C'è un indice comparativo lampante e indiscutibile dello scarso livello dell'odierna istituzione universitaria (in questione, è qui l'area delle discipline umanistiche).
Il numero di cantanti che tengono lezioni accademiche è incomparabilmente più alto di quello dei professori universitari che cantano sul palco di Sanremo o di manifestazioni canore comparabili.
Se Apollonio non si sbaglia, al momento, questo è eguale a zero (non è così invece per i professori di scuole superiori, uno dei quali ha persino vinto, e meritatamente, il famosissimo festival, con una canzonetta-fervorino).
Del resto, gli inviti a fare da professori rivolti ai cantanti si moltiplicano e i loro interventi sono tutti accompagnati da successi strepitosi: così riferiscono cronache entusiaste. Ciò significa che i cantanti sono perfettamente capaci di far lezione. Meno, di certo, lo sarebbero i professori universitari di cantare in pubblico.
Il dato è eloquente: c'è una diversa serietà nei due mestieri, come fin qui sono stati concepiti in modo un po' statico. Essi richiedono un tasso diverso di professionalità e un impegno differente. E non è il caso di precisare da quale lato la bilancia riveli i valori maggiori.

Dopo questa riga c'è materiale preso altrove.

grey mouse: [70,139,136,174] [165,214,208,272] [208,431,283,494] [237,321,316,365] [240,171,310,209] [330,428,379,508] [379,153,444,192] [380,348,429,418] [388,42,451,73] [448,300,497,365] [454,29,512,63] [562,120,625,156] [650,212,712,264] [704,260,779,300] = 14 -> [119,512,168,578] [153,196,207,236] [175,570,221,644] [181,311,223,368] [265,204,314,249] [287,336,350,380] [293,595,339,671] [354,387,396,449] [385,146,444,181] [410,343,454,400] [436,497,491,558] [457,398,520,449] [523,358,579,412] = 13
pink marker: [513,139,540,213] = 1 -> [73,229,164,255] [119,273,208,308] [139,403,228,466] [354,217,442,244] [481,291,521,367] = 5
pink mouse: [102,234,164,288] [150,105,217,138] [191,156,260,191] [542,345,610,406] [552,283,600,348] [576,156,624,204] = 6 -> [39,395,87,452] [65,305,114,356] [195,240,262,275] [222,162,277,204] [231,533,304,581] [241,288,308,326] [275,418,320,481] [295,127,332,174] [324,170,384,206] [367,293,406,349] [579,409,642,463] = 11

È giusto di conseguenza che sempre più spesso si lasci la cattedra ai primi, che richiamano peraltro nelle aule folle osannanti, e che la scena sia al contrario inibita ai secondi, sui quali, provassero a cantare, pioverebbero fischi.

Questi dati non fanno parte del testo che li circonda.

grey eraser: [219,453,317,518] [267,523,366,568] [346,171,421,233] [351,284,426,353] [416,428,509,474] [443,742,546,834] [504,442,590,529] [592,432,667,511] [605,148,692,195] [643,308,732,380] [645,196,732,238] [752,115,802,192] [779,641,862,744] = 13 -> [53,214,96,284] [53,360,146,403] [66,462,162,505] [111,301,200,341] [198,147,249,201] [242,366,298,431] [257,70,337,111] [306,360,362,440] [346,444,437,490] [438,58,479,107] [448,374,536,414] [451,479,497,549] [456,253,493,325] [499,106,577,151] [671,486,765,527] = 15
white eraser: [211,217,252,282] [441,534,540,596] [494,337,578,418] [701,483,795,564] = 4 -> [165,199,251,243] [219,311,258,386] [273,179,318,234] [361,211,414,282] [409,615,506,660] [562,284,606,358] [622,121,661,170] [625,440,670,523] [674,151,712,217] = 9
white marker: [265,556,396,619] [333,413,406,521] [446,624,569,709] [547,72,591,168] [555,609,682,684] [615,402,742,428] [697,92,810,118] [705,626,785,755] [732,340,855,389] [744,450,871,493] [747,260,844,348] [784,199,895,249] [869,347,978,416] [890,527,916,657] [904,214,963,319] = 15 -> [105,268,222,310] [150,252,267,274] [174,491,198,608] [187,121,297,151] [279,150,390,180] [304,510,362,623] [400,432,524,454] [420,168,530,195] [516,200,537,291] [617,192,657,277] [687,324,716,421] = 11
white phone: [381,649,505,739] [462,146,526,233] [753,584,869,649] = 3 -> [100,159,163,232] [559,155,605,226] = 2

Di più: per riparare alla disparità osservata in esordio e per innalzare il livello dell'istituzione universitaria (sempre, naturalmente, in funzione delle discipline umanistiche) sarebbe ormai opportuno non solo che i cantanti (e i comici e l'altra gente di spettacolo) fossero incoraggiati a partecipare alle cosiddette valutazioni comparative per posti di professore di università, ma anche che ne risultassero vincitori in numero sempre crescente. Solo così, infatti, si potrebbe finalmente ottenere il giusto equilibrio, nell'aula e sul palco, tra cantanti professori e professori cantanti.